For university presses, this is the ideal time to investigate the potential for a new ebook initiative. The need is clear, and no ebook vendor or business model has emerged to fill it to the satisfaction of the academic publishing or library communities. The consortium envisioned by the four partner presses would be an ambitious but practical way for scholarly publishers to address the changing landscape for the dissemination of scholarship.

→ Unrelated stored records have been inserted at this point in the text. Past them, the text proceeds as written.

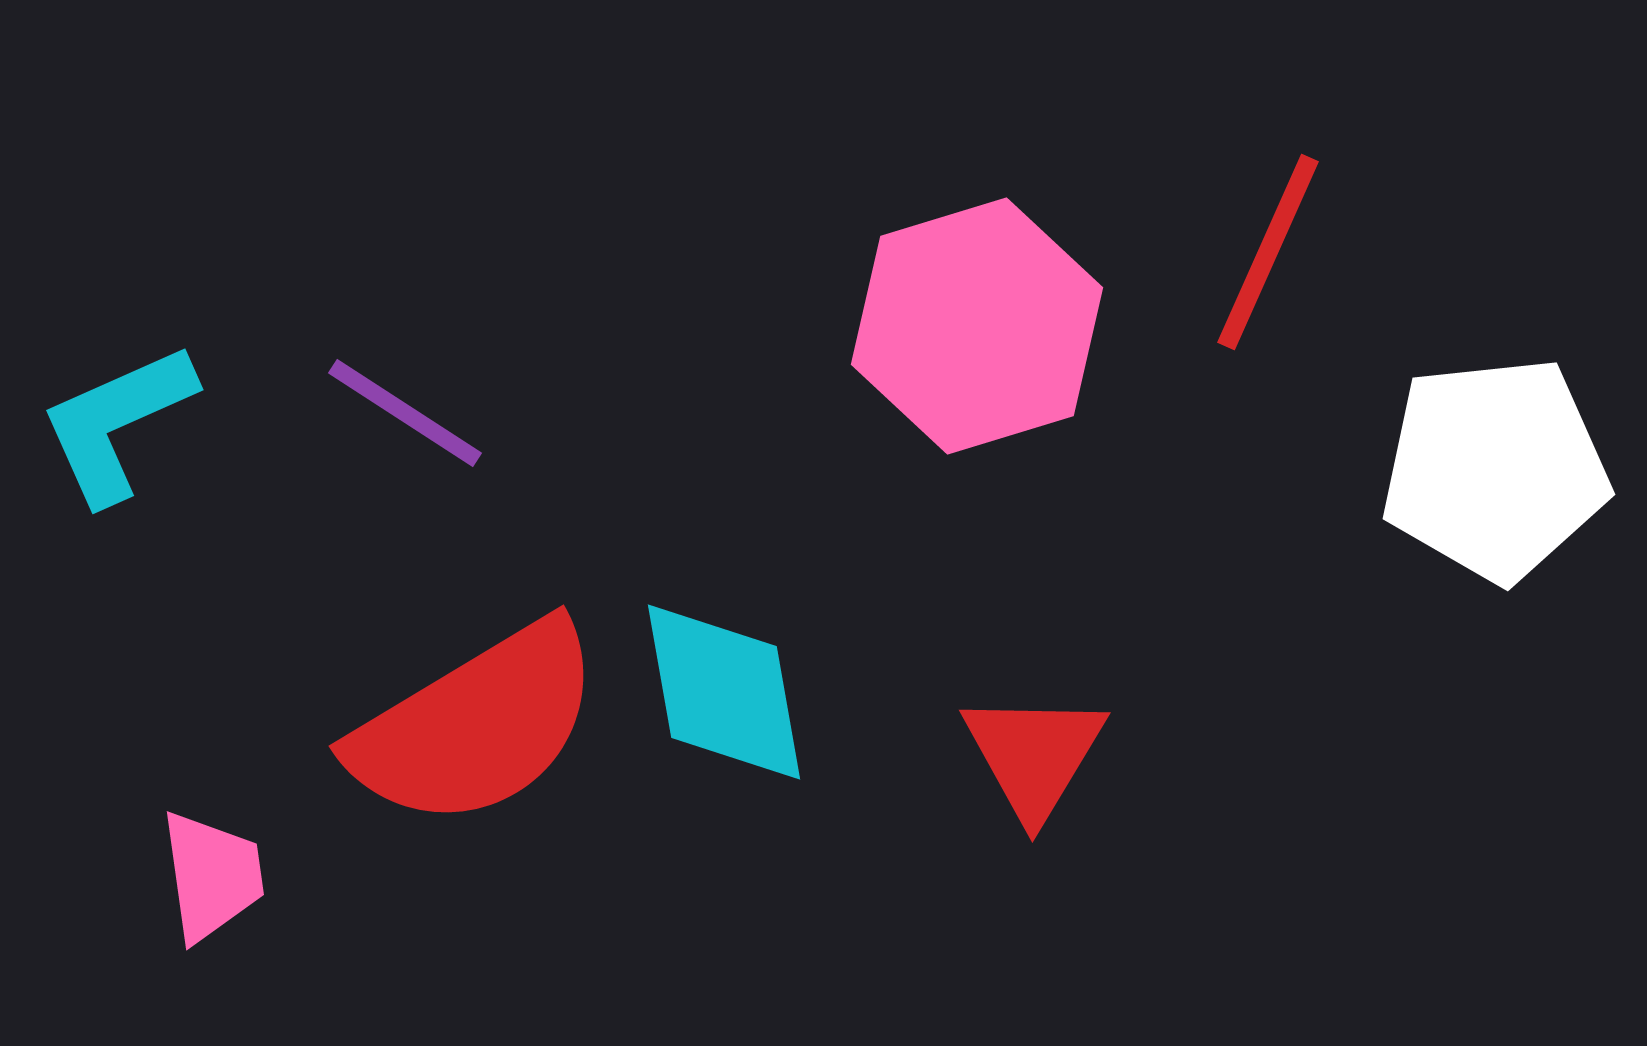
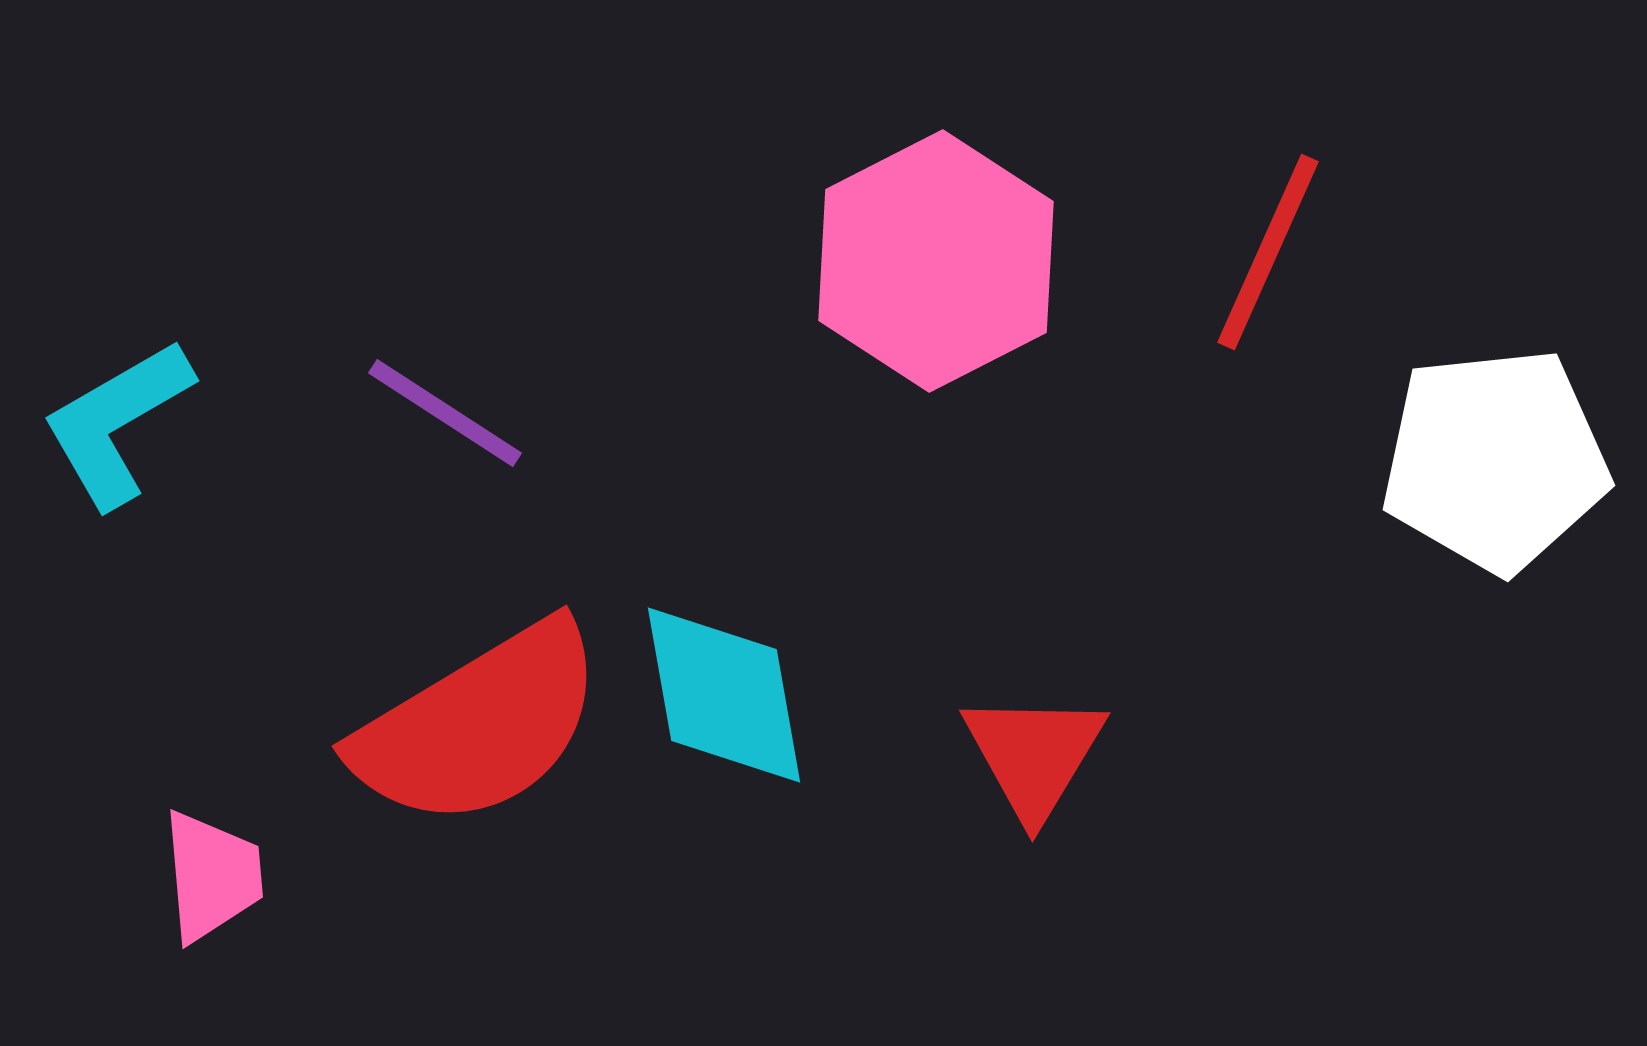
pink hexagon: moved 41 px left, 65 px up; rotated 10 degrees counterclockwise
purple line: moved 40 px right
cyan L-shape: rotated 6 degrees counterclockwise
white pentagon: moved 9 px up
cyan diamond: moved 3 px down
red semicircle: moved 3 px right
pink trapezoid: rotated 3 degrees clockwise
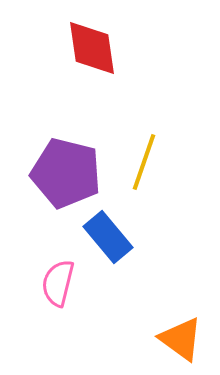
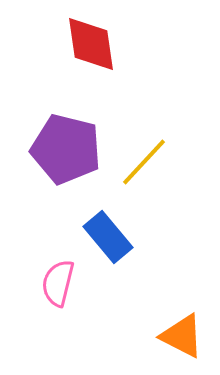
red diamond: moved 1 px left, 4 px up
yellow line: rotated 24 degrees clockwise
purple pentagon: moved 24 px up
orange triangle: moved 1 px right, 3 px up; rotated 9 degrees counterclockwise
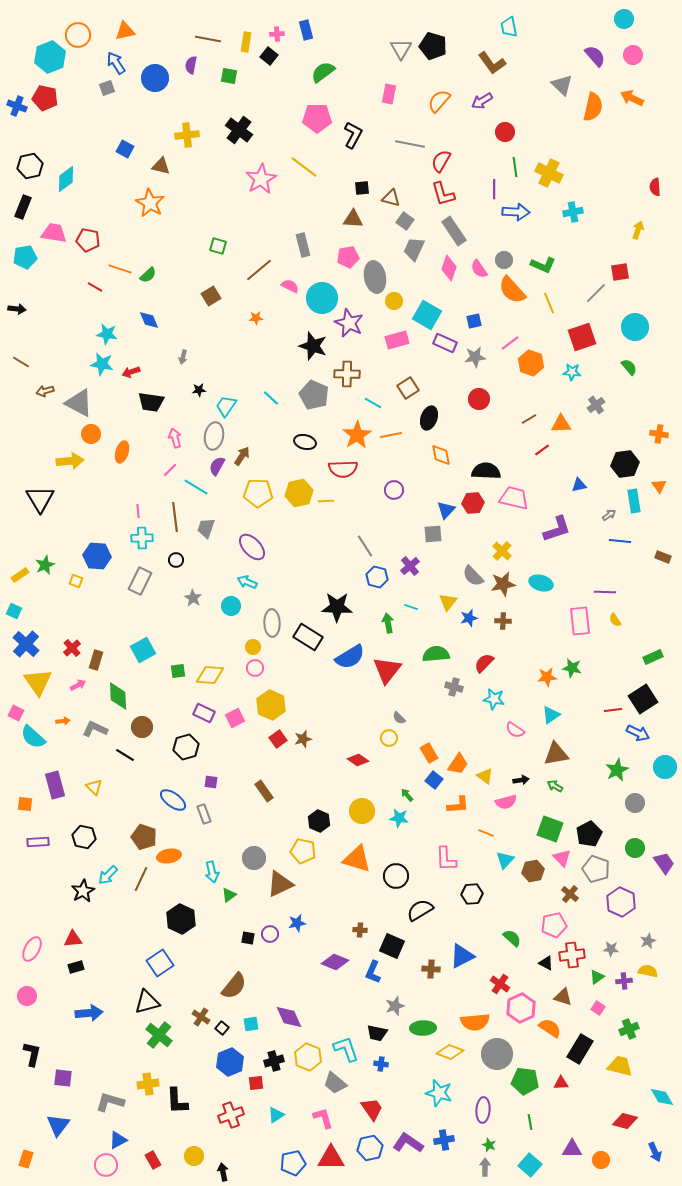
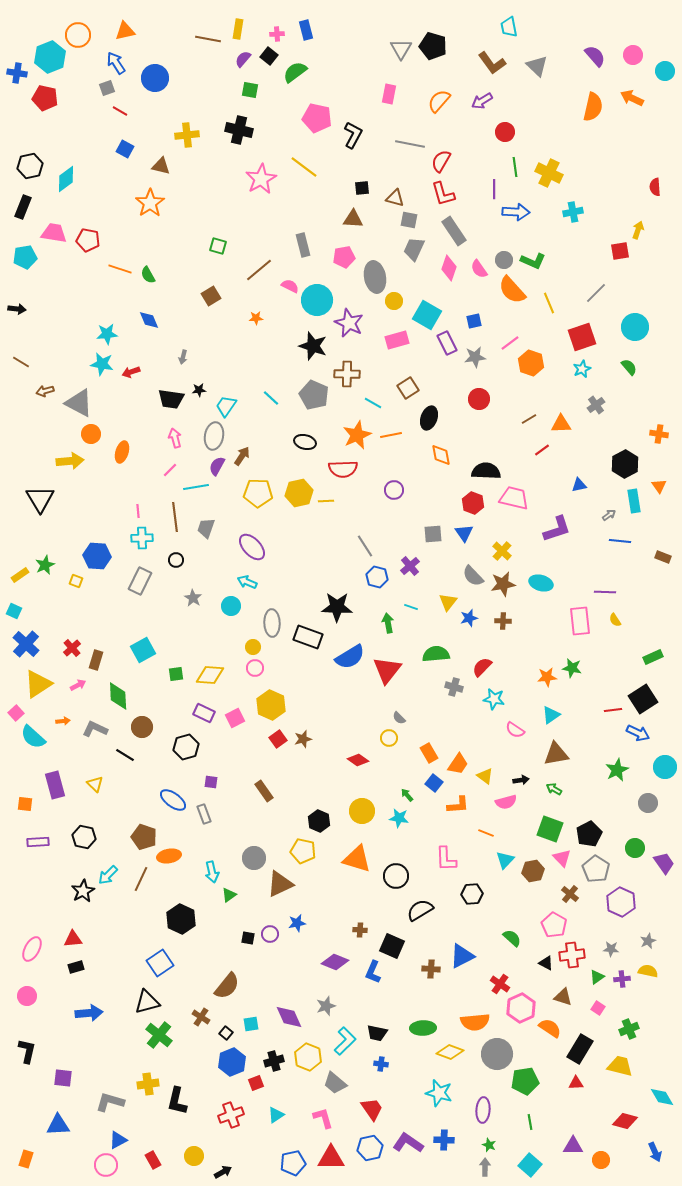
cyan circle at (624, 19): moved 41 px right, 52 px down
yellow rectangle at (246, 42): moved 8 px left, 13 px up
purple semicircle at (191, 65): moved 52 px right, 6 px up; rotated 30 degrees clockwise
green semicircle at (323, 72): moved 28 px left
green square at (229, 76): moved 21 px right, 14 px down
gray triangle at (562, 85): moved 25 px left, 19 px up
blue cross at (17, 106): moved 33 px up; rotated 12 degrees counterclockwise
pink pentagon at (317, 118): rotated 12 degrees clockwise
black cross at (239, 130): rotated 24 degrees counterclockwise
brown triangle at (391, 198): moved 4 px right
orange star at (150, 203): rotated 8 degrees clockwise
gray square at (405, 221): moved 4 px right, 1 px up; rotated 24 degrees counterclockwise
pink pentagon at (348, 257): moved 4 px left
green L-shape at (543, 265): moved 10 px left, 4 px up
red square at (620, 272): moved 21 px up
green semicircle at (148, 275): rotated 102 degrees clockwise
red line at (95, 287): moved 25 px right, 176 px up
cyan circle at (322, 298): moved 5 px left, 2 px down
cyan star at (107, 334): rotated 15 degrees counterclockwise
purple rectangle at (445, 343): moved 2 px right; rotated 40 degrees clockwise
cyan star at (572, 372): moved 10 px right, 3 px up; rotated 30 degrees counterclockwise
black trapezoid at (151, 402): moved 20 px right, 3 px up
orange star at (357, 435): rotated 8 degrees clockwise
black hexagon at (625, 464): rotated 20 degrees counterclockwise
cyan line at (196, 487): rotated 40 degrees counterclockwise
red hexagon at (473, 503): rotated 25 degrees clockwise
blue triangle at (446, 510): moved 18 px right, 23 px down; rotated 18 degrees counterclockwise
black rectangle at (308, 637): rotated 12 degrees counterclockwise
red semicircle at (484, 663): moved 2 px left, 4 px down
green square at (178, 671): moved 2 px left, 3 px down
yellow triangle at (38, 682): moved 2 px down; rotated 32 degrees clockwise
pink square at (16, 713): rotated 21 degrees clockwise
blue square at (434, 780): moved 3 px down
green arrow at (555, 786): moved 1 px left, 3 px down
yellow triangle at (94, 787): moved 1 px right, 3 px up
gray circle at (635, 803): moved 13 px right
gray pentagon at (596, 869): rotated 12 degrees clockwise
pink pentagon at (554, 925): rotated 30 degrees counterclockwise
purple cross at (624, 981): moved 2 px left, 2 px up
brown semicircle at (234, 986): moved 7 px left
gray star at (395, 1006): moved 69 px left
black square at (222, 1028): moved 4 px right, 5 px down
cyan L-shape at (346, 1049): moved 1 px left, 8 px up; rotated 64 degrees clockwise
black L-shape at (32, 1054): moved 5 px left, 3 px up
blue hexagon at (230, 1062): moved 2 px right
green pentagon at (525, 1081): rotated 16 degrees counterclockwise
red square at (256, 1083): rotated 14 degrees counterclockwise
red triangle at (561, 1083): moved 15 px right
black L-shape at (177, 1101): rotated 16 degrees clockwise
blue triangle at (58, 1125): rotated 50 degrees clockwise
blue cross at (444, 1140): rotated 12 degrees clockwise
purple triangle at (572, 1149): moved 1 px right, 3 px up
black arrow at (223, 1172): rotated 72 degrees clockwise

The initiative, which may be developed further depending on the recommendations from the planning grant, would differ from existing ebook ventures because it will be run by and for scholarly publishers, in collaboration with a non-profit or for profit partner, with a primary focus on the needs of university presses and their library customers. Other notable features of the potential collaboration that would be explored in the planning project include:

  • A large number of university presses, a minimum of ten in the first year, but with a plan for significantly larger scale, adding 5-10 in each successive year over a five-year period
  • The presses that would launch this project would represent a mix of press sizes
  • The goal would be to launch with a minimum of 10,000 ebooks, both backlist and frontlist, with a plan for annual additions
  • Initial focus on the library market with the possible expansion to students for classroom use, and, depending on the consultant’s recommendation, later to individual consumers
  • Multiple delivery models and purchase/subscription options, giving libraries the flexibilities they seek, including selection by subject area, year of publication, and patron-driven features
  • Possible bundling with print or print-on-demand editions should the libraries find this useful as we make the transition from print books to ebooks   
    Regarding the grant, Steve Maikowski, director of New York University Press and co-principal investigator, with Marlie Wasserman, director of Rutgers University Press for the grant, said, “This is a very ambitious planning grant, and we are thankful to the Mellon Foundation for supporting the research into a possible collaborative university press ebook initiative and business. We very much look forward to working with our consultant(s) in the next six months on this major investigative and research project.”